The deconstructed musical trip through the Beatles' past is filled with characters from their songs -- the walrus, Lady Madonna, Sgt. Pepper -- parts of songs, outtakes , and fragments that are sure to please fans and at the same time leave them full of questions.
``John? Who knows about John," said George Martin, the Beatles' longtime producer , about John Lennon, who was shot and killed Dec. 8, 1980.
``If he saw the show, he'd probably say, `Yeah, but it could be better,' " said Martin, who worked with his son, Giles , to create the 90-minute show's soundscape. ``John was never satisfied with anything that he ever did in his life. In his mind, he had a dream world which could not be realized."
In ``Love," the Beatles' dream world does appear onstage.
The performance explodes early at the hotel-casino's $130 million, 2,013-seat theater in the round with ``Get Back," the band's 1969 hit, as dancers and acrobats jump and twirl in the air.
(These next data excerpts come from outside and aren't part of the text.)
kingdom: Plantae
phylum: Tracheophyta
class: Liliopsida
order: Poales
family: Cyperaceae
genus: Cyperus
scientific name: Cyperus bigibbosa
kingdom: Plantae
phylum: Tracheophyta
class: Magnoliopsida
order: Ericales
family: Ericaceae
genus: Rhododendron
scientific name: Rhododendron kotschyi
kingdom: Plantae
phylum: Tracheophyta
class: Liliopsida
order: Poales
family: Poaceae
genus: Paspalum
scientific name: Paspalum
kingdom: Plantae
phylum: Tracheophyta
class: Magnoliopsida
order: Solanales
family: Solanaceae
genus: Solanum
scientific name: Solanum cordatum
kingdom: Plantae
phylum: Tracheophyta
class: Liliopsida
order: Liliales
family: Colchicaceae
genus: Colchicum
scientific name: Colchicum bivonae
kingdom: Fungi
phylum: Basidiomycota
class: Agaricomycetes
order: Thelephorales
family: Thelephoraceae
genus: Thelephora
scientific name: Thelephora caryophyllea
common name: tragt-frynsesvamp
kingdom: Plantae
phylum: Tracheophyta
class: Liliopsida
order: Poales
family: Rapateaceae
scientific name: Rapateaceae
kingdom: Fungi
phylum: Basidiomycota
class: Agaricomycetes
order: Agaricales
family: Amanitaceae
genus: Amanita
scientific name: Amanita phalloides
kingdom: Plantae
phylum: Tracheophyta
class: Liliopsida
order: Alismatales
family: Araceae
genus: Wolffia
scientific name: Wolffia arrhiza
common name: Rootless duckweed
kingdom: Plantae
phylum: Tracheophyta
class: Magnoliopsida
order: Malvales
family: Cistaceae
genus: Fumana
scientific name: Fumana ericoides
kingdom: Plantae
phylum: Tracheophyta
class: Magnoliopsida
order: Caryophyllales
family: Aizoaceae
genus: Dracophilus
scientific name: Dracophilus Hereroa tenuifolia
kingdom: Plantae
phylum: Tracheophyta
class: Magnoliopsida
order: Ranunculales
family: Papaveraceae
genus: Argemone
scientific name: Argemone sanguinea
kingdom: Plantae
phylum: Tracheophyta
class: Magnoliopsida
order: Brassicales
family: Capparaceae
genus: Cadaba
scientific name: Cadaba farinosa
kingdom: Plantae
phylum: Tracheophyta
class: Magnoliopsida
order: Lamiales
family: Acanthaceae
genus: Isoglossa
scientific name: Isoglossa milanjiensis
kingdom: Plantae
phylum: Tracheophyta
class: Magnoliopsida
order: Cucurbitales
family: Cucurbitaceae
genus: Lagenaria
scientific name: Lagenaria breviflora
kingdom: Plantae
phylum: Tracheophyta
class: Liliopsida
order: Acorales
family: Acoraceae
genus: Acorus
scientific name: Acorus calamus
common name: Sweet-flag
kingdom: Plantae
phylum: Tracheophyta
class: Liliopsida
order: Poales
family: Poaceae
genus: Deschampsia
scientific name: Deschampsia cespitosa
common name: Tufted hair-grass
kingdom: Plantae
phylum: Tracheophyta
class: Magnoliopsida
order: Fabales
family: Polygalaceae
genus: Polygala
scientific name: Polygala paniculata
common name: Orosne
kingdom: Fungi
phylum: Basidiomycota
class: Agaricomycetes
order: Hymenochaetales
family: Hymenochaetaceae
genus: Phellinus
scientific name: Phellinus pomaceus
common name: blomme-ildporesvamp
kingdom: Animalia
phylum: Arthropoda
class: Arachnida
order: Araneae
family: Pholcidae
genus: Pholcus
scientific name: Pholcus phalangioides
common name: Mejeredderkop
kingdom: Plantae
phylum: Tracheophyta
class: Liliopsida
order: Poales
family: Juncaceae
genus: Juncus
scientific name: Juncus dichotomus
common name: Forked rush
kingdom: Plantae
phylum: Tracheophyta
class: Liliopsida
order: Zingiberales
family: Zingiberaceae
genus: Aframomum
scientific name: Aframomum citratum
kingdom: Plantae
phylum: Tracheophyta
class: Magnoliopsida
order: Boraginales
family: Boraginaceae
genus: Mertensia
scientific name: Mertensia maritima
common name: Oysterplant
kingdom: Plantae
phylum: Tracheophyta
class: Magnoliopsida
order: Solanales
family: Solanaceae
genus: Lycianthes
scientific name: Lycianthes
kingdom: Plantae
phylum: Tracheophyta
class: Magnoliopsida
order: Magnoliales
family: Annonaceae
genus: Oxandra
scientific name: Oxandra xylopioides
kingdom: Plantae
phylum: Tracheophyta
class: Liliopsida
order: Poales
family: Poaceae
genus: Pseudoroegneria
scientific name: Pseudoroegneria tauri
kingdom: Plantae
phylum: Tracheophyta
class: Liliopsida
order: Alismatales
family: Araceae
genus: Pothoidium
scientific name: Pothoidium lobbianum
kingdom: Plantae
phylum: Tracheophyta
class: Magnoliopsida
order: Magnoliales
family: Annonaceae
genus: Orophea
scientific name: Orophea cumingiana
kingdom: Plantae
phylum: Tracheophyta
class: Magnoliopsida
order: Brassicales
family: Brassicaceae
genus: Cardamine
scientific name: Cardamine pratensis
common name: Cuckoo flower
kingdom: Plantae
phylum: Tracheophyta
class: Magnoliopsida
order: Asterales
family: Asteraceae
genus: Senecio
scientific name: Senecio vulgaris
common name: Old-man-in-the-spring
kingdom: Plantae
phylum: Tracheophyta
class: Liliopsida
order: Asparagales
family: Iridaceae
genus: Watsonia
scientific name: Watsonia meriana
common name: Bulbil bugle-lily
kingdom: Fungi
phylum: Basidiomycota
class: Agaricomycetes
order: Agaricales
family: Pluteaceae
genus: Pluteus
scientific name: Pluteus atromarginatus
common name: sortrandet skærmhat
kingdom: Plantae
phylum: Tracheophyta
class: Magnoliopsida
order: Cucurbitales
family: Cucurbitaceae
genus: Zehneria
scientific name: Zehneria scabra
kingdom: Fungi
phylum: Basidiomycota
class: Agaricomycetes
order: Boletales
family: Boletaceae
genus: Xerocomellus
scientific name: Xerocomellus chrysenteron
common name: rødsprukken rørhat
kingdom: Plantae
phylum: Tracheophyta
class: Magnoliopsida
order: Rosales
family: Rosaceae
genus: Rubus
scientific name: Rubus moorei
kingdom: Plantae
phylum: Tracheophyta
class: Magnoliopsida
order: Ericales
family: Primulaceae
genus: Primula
Set to blended, reversed , and enhanced parts of 130 songs and unpublished outtakes, the acrobatic and dance spectacle takes the audience through World War II, the 1960s era of ``Beatlemania," the band's reclusive studio years , and a psychedelic time that produced songs such as ``Strawberry Fields Forever" and ``Lucy in the Sky With Diamonds."
Some moments allude to real events, according to creator Dominic Champagne. Hooded figures throwing knives at a cross hint at threats made by the Ku Klux Klan against the Beatles after Lennon proclaimed in 1966 that the band was ``more popular than Jesus."
Also dramatized to ``A Day in the Life" is Julia, Lennon's mother, whose death in a traffic accident early in his life is thought to have created a bond between Lennon and McCartney, whose own mother died when he was young.
``I tried to get inspired by the lyrics, but also the moments and the motion of their careers," Champagne said. ``We tried to be spiritual and physical without trying to be too didactic. I didn't want to do the live version of `The Anthology.' We're not here to teach the Beatles story to people."
What emerged is a multitude of symbols and metaphors that will have dedicated fans dusting off their LPs and looking through lyric books.